Women who undergo surgery for breast cancer have a better chance of survival if they breastfed for at least six months.
A new study, which was reported in Breastfeeding Medicine, the official journal of the Academy of Breastfeeding Medicine, looked at women 20 years after they underwent breast cancer surgery. It found that not only did breastfeeding lower the risk of dying from breast cancer, it also lowered the risk of dying from all causes.
"This study confirms that the long-term maternal health benefits of breastfeeding are not only preventive in nature, but that it also has the capacity to reduce the severity of breast cancer," says Arthur I. Eidelman, MD, Editor-in-Chief of Breastfeeding Medicine.

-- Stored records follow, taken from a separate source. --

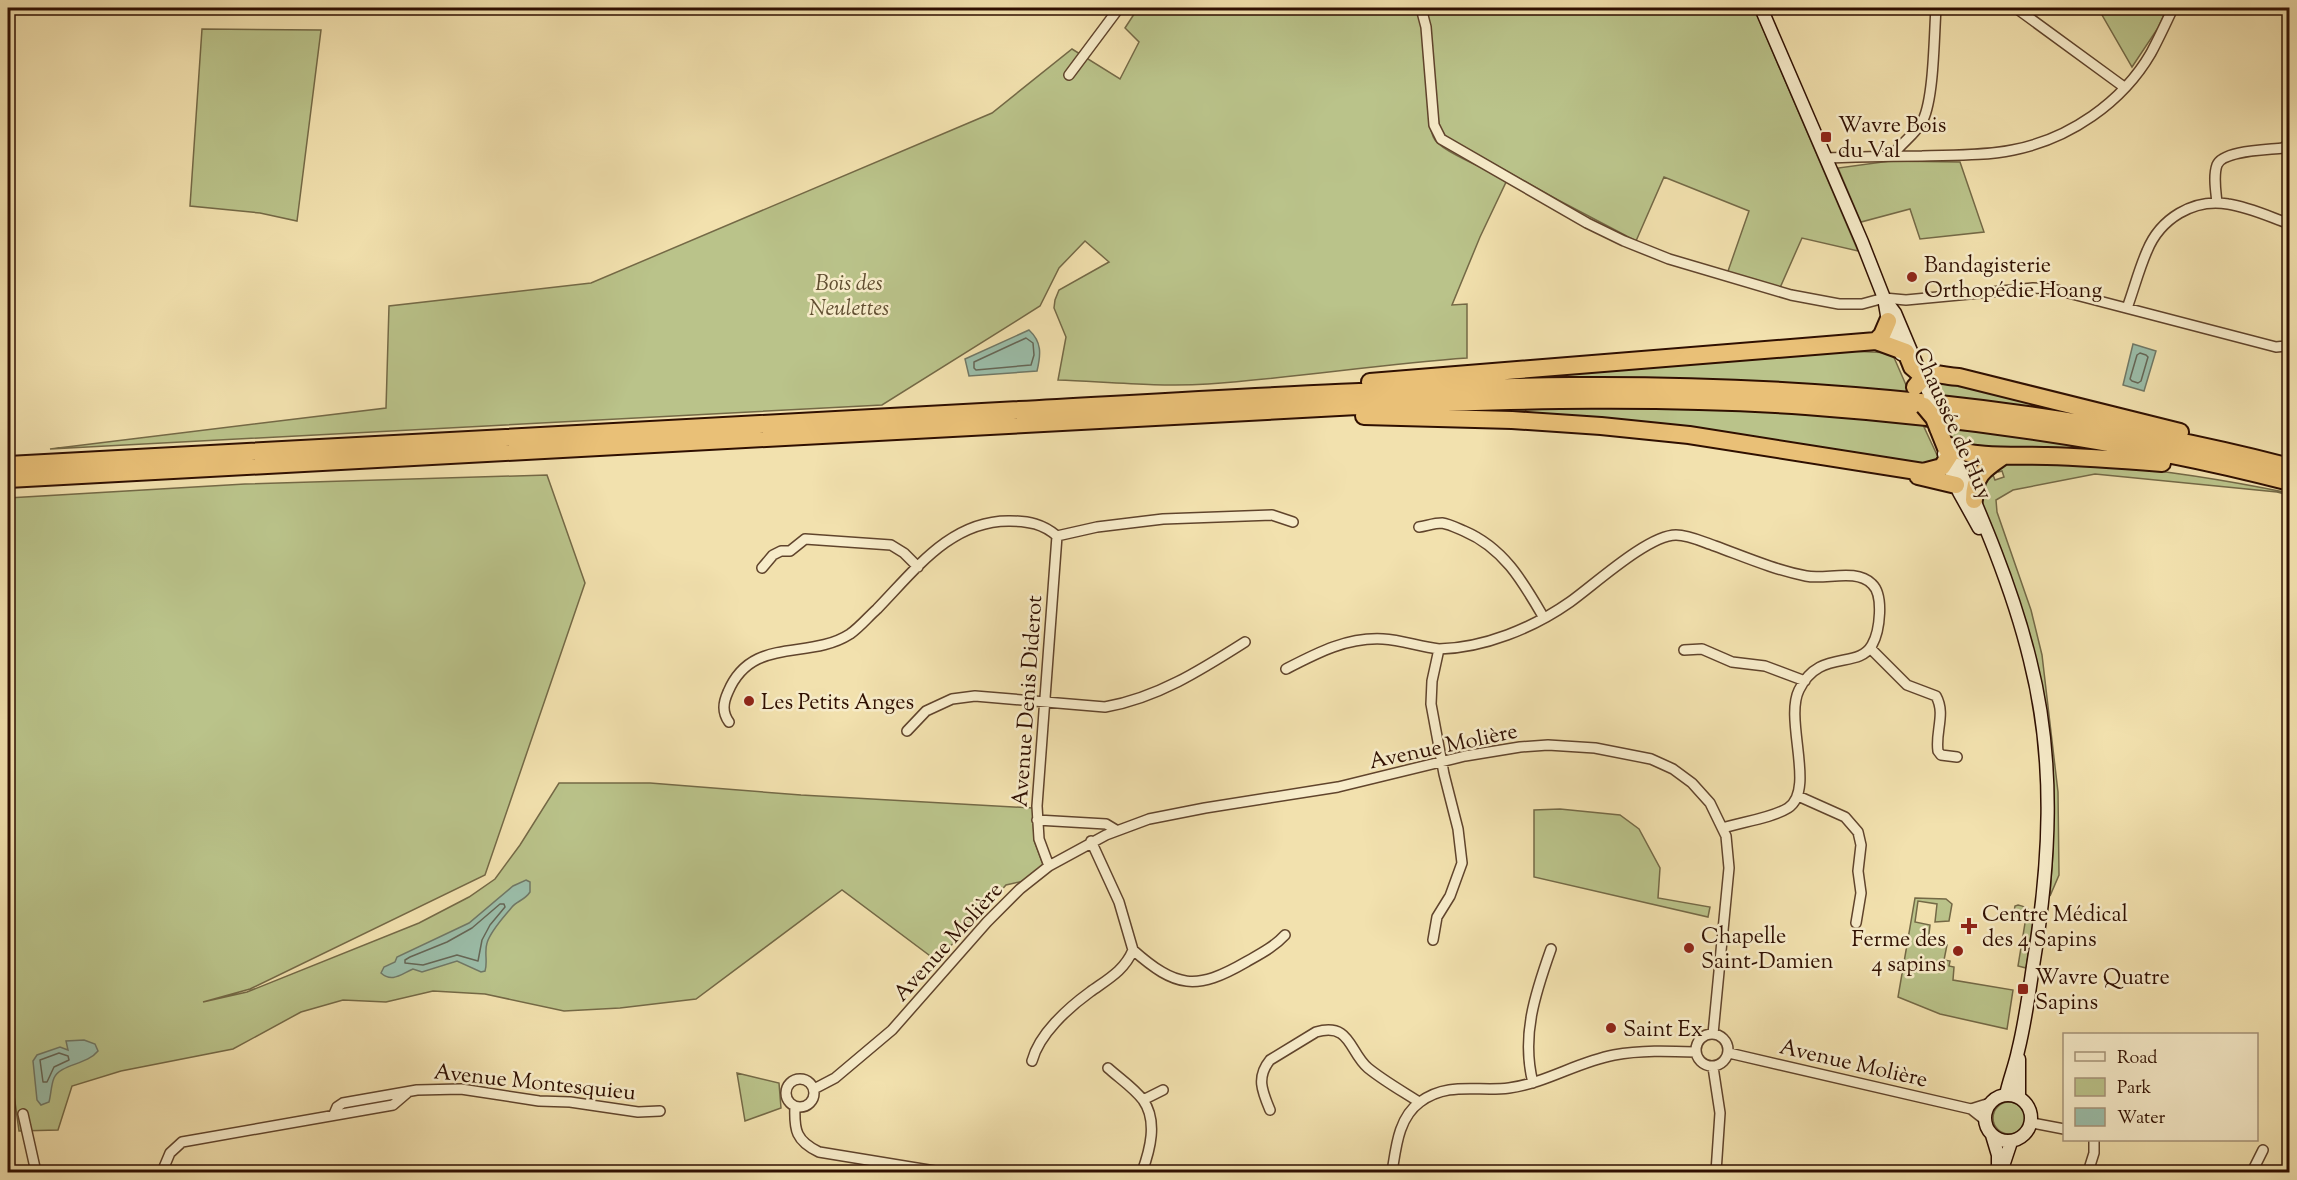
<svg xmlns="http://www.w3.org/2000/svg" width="2297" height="1180" font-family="'Sorts Mill Goudy',serif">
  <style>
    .green { fill: #bac38a; stroke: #746946; stroke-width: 1.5 }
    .water { fill: #9bbeaa; stroke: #707866; stroke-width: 1.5 }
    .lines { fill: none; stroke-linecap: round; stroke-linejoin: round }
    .shore { stroke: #656656; stroke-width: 1.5 }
    .street-casing { stroke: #60442c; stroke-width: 12 }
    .secondary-casing { stroke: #2f0f01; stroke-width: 15 }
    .highway-casing { stroke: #2f0f01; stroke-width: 20 }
    .street { stroke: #f7ecca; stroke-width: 9 }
    .secondary { stroke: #f7ecca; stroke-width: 12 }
    .highway { stroke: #e9c077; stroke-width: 16 }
    .secondary-bridge-casing { stroke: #2f0f01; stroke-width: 15; stroke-linecap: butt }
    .highway-bridge-casing { stroke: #2f0f01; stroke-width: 20; stroke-linecap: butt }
    .secondary-bridge { stroke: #f7ecca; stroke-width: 12 }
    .highway-bridge { stroke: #e9c077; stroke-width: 16 }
    .poi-dot { fill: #8f2418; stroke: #f7ecca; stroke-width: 2 }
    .labels { text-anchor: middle; stroke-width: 5; stroke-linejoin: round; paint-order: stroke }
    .poi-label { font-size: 22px; fill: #2f0f01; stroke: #f7ecca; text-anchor: start }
    .park-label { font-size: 22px; font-style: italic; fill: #604e31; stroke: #f7ecca }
    .street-label { font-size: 22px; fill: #2f0f01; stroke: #f7ecca }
  </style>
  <rect width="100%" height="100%" fill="#f2e1ae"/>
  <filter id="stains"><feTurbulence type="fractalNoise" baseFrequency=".00333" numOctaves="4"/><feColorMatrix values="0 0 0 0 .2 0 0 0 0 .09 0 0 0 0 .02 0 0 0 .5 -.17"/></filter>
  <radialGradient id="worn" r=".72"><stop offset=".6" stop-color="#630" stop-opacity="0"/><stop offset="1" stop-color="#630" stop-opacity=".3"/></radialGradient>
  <path class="green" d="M1138,8H1754L1858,251L1802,238L1779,290L1727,274L1749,211L1664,177L1636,241L1558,200L1446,137L1440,128L1438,119L1429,116C1430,124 1430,133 1435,140C1445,153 1490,171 1507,180L1480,237L1452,305L1467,304V358C1380,364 1295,378 1208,384C1159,387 1108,382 1058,380L1066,337L1054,308L1055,300L1059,290L1109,262L1085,241L1059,268L1040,306L882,405L50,449L386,408L389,306L591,283L992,113L1072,49L1120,79L1139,42L1125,28Z
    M2098,8H2167L2158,28L2132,67Z
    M202,29L321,30L297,221L260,213L190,206Z
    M1890,161L1960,162L1984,232L1920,239L1910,209L1861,222L1838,168Z
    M1830,350L1892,353L1910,394L1934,396L1928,379H1943L2109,421L1380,385Z
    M1584,407C1714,409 1845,412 1975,429C2033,437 2092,448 2150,458L1967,449L1953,439L1948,429L1924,427L1938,457L1929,467L1432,411Z
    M2017,463C2048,464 2079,464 2110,466C2171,471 2230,481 2289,493V495L2277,492L2095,474L2013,490L1996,500L1997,512L2031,610L2042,655L2058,792L2059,875L2050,896L2053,851V785L2043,697L1979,504V488L1994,467L1996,473L1993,475L1995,480L2004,477L2002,471L1998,472L1996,466Z
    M547,475L585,583L485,875L250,989L203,1002L247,992L419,923L469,897L495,879L520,845L559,783H650L801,795L1033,808L1034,840L1044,867L1024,881L1006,885L937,961L842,890L696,999L620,1008L564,1011L485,994L433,991L386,1002L343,1000L301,1012L233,1049L121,1071L72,1086L58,1130L19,1131L14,1095L8,1094V498L245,484Z
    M1560,809L1620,815L1639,829L1660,868L1658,898L1710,907L1708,917L1534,877V810Z
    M1915,898L1946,899L1952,904L1949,921L1935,922L1937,904L1918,901L1915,922L1930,925L1928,943L1947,945L1944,960L1950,961L1949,966L1954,967L1953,980L2013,990L2007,1029L1940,1014L1898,997Z
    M2018,905C2027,907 2032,910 2034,919L2026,968L2018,966L2026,917L2013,916L2015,906Z
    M737,1073L779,1083L781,1108L745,1121Z
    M1993 1118a16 16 0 1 1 32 0a16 16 0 1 1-32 0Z"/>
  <path class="water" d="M1029,330C1042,342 1041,354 1037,371L969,376L965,359Z
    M2133,344L2156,351L2144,391L2123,385Z
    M526,880L530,882V892C525,900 517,901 512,907C504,917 491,930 487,943C484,952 488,962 485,971L481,972L457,961L422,972L413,969C401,974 392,983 381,973L384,967L395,962L397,957L469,923L513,886Z
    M84,1040L95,1044L98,1051C87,1065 60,1064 54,1078C51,1085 51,1095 49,1102L41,1105L37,1100L33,1061L37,1055L60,1047L68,1050L66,1041Z"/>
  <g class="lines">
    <path class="shore" d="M1026,338L1033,343L1034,355L1031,365L976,370L974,368V362Z
      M2140,353L2146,355L2148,357L2141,381L2138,383L2132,381L2130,379L2137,355Z
      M500,904H504L505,907L490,925L482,940L478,961L457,955L423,965L405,963V960L410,957L447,942L472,928Z
      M59,1053L68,1056L69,1060L54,1067L47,1082H43L40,1060Z"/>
    <defs>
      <path id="street" d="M1421,8L1426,27L1434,125L1441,139L1587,223L1624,241L1669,259L1791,295L1839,304H1862L1884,298L1906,300L2033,288L2053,289L2276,347L2286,346L2290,338
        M2016,8L2124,87
        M1069,75L1119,8
        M1892,156C1901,143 1916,134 1923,120C1934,97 1934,36 1936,8
        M1826,158C1858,157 1890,156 1922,156C1952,155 1984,156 2013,150C2069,139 2122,103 2151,53C2159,38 2166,23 2173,8
        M2217,203C2216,192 2213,176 2217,165C2223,150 2268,150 2283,148L2290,143
        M2127,308C2134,289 2139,269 2147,251C2160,219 2193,198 2228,204C2249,207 2270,217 2290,224
        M1419,527C1426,526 1434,523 1442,523C1449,524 1457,528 1464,531C1504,548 1523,582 1544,618
        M1057,536L1097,527L1163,519L1272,515L1293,522
        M762,568L773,555L781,551H790L805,539L891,545L904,553L918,567
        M1870,648L1907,685L1936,696C1946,714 1935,732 1938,751L1941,755L1957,757
        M1684,650L1702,649L1732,662L1765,666L1805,681
        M1286,669C1317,653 1347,637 1383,639C1402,640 1420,647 1439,649
        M729,722C722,712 723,703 728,692C752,635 808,661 850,634C860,627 868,617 877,609C915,570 951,520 1010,521C1029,521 1043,524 1057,536
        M907,731L926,711L952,699L975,696L1105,707C1157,698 1201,670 1245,642
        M1798,796L1845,817L1858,832L1861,845L1858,871L1861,893L1856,923
        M1037,820L1106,824L1116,830
        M1049,866L1039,839L1037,806L1057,536
        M1433,940L1437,917L1450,896L1462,863L1458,829L1444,774L1431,704L1432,681L1439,649C1484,648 1533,628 1570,602C1594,585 1648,535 1676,535C1689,535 1703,542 1715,546C1745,557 1775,570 1806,576C1826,580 1856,568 1872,584C1884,595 1880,631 1872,645C1858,670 1819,648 1799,690C1784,720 1816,790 1788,808C1772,818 1742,822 1723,828
        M1133,950C1176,988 1196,991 1246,962C1260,954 1274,947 1285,935
        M1696 1050a16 16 0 1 1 32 0a16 16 0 1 1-32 0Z
        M1729,1053L1971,1109L1985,1120
        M1032,1061C1039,1034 1068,1008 1090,992C1108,979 1124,971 1133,950L1119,902L1091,841
        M1713,1067L1720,1113L1716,1172
        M1108,1068C1119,1078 1134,1088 1143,1100C1158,1121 1150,1150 1142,1172
        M786 1093a14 14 0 1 1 28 0a14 14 0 1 1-28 0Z
        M1533,1083C1521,1036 1535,994 1551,949
        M814,1089L835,1078L892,1030L987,922L1020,889L1049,866L1106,835L1149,819L1205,808L1338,787L1465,756L1520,747L1548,745L1595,748L1651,759L1673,769L1692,783L1710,803L1726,836L1729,868L1713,1034
        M1143,1100L1163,1090
        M795,1107C794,1130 796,1141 819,1152L941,1172
        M1971,1109L1990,1103
        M1270,1110C1262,1091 1256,1077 1270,1060L1316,1032C1351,1022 1349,1052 1368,1068C1384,1081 1402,1091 1419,1102
        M23,1114L36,1172
        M334,1114L337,1107L343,1103L417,1090L461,1089L539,1101L570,1102L638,1112L660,1111
        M2032,1123L2064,1129
        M162,1172L170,1153L182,1142L393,1105L407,1093
        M1392,1172C1396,1148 1398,1118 1420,1102C1448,1081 1478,1092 1509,1088C1546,1083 1577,1062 1614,1055C1641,1050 1668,1051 1696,1052
        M2088,1172L2094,1153V1140
        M2252,1172L2263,1150"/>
      <path id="secondary" d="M1761,8L1862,242L1884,298L1888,321L1901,354
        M1886,301L1895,313L1930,396
        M1950,444C1981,515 2012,586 2030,660C2056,762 2050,864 2033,966C2029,994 2025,1023 2018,1051C2015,1066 2009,1080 2006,1095
        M1944,454L1959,492L1979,528
        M2019,1059V1097
        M1985 1118a23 23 0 1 1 46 0a23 23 0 1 1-46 0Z
        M1992,1135L1998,1155V1172
        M2001,1172L2011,1142"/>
      <path id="highway" d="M1876,341L1882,335L1888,321
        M1370,382L1876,341L1906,352L1912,367L1919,373
        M1915,387C1930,367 1938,376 1959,377L2180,432
        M1364,416L1512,420L1601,426L1689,435L1923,472L1942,467L1953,450
        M1938,428L1946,448C1980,458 2012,455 2047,456C2085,457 2124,460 2162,463
        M8,465C345,446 682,428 1019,410C1203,400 1387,388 1571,386C1809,384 2059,407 2290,467
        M1918,476L1956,485
        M8,479L1376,405C1520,400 1663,396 1806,406C1968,418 2132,441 2290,482
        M1974,500C1974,476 1983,470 2002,457"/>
    </defs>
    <use href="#street" class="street-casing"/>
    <use href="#secondary" class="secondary-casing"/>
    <use href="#highway" class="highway-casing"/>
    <use href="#street" class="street"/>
    <use href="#secondary" class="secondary"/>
    <use href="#highway" class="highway"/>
    <defs>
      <path id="secondary-bridge" d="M1930,396L1940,419"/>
      <path id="highway-bridge" d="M1924,406L1934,418L1938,428"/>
    </defs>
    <use href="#secondary-bridge" class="secondary-bridge-casing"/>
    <use href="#highway-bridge" class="highway-bridge-casing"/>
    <use href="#secondary-bridge" class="secondary-bridge"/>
    <use href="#highway-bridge" class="highway-bridge"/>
  </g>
  <g class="poi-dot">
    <rect x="1820" y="131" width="12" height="12" rx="3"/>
    <circle cx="1912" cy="277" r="6"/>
    <circle cx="749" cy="701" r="6"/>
    <path d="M1966 917h6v6h6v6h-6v6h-6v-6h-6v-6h6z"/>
    <circle cx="1689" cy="948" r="6"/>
    <circle cx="1958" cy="951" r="6"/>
    <rect x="2017" y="983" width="12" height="12" rx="3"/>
    <circle cx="1611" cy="1028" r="6"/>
  </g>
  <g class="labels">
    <g class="poi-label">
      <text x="1838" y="132">Wavre Bois<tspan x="1838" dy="25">du Val</tspan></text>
      <text x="1924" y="272">Bandagisterie<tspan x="1924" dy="25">Orthopédie Hoang</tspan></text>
      <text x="761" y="709">Les Petits Anges</text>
      <text x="1982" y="921">Centre Médical<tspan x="1982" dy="25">des 4 Sapins</tspan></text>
      <text x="1701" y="943">Chapelle<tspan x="1701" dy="25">Saint-Damien</tspan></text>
      <text x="1946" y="946" text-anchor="end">Ferme des<tspan x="1946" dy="25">4 sapins</tspan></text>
      <text x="2035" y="984">Wavre Quatre<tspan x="2035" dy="25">Sapins</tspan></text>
      <text x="1623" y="1036">Saint Ex</text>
    </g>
    <g class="park-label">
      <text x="849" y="290">Bois des<tspan x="849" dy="25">Neulettes</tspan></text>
    </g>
    <g class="street-label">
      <text transform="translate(1954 423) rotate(66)" y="8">Chaussée de Huy</text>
      <text transform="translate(1026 701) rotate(-86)" y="8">Avenue Denis Diderot</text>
      <text transform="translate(1443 745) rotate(-12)" y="8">Avenue Molière</text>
      <text transform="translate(947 941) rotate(-48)" y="8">Avenue Molière</text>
      <text transform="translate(1854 1062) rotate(13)" y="8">Avenue Molière</text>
      <text transform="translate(535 1081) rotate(6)" y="8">Avenue Montesquieu</text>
    </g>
  </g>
  <rect width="2297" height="1180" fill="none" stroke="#f2e1ae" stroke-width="30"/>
  <rect x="9" y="9" width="2279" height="1162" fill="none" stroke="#2f0f01" stroke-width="3"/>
  <rect x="15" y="15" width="2267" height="1150" fill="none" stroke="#2f0f01" stroke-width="1.5"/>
  <rect x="2063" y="1033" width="195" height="108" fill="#f7ecca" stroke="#a7947a" stroke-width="1.5"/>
  <rect x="2075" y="1052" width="30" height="9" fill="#f7ecca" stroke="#a7947a" stroke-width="1.5"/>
  <text x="2117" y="1063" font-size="18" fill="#2f0f01">Road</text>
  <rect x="2075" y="1078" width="30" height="18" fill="#bac38a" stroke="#a7947a" stroke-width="1.5"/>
  <text x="2117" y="1093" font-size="18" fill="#2f0f01">Park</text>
  <rect x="2075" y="1108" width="30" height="18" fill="#9bbeaa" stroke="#a7947a" stroke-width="1.5"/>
  <text x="2117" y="1123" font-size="18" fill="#2f0f01">Water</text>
  <rect width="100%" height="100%" filter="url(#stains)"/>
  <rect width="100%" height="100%" fill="url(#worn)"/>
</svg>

A study published last year in the Journal of the National Cancer Institute found that women who had breastfed and developed breast cancer later were 30 percent less likely to see their cancer recur and also 28 percent less likely to die from the disease than woman who didn't breastfeed.
There are a number of possible explanations for why breastfeeding could be associated with a better prognosis once a woman is diagnosed with breast cancer. Women who develop cancer but breastfed in the past tend to have less aggressive cancers than those who didn't breastfeed.
"Women who breastfeed are more likely to get the luminal A subtype of breast cancer, which is less aggressive, and breastfeeding may set up a molecular environment that makes the tumor more responsive to anti-estrogen therapy," said researcher Marilyn Kwan.
According to breastcancer.org, about 1 in 8 women will develop invasive breast cancer during their lifetime. About 246,660 new cases of invasive breast cancer will be diagnosed in 2016 along with about 61,000 additional cases of in situ breast cancer. Over 40,000 American women die from the disease each year.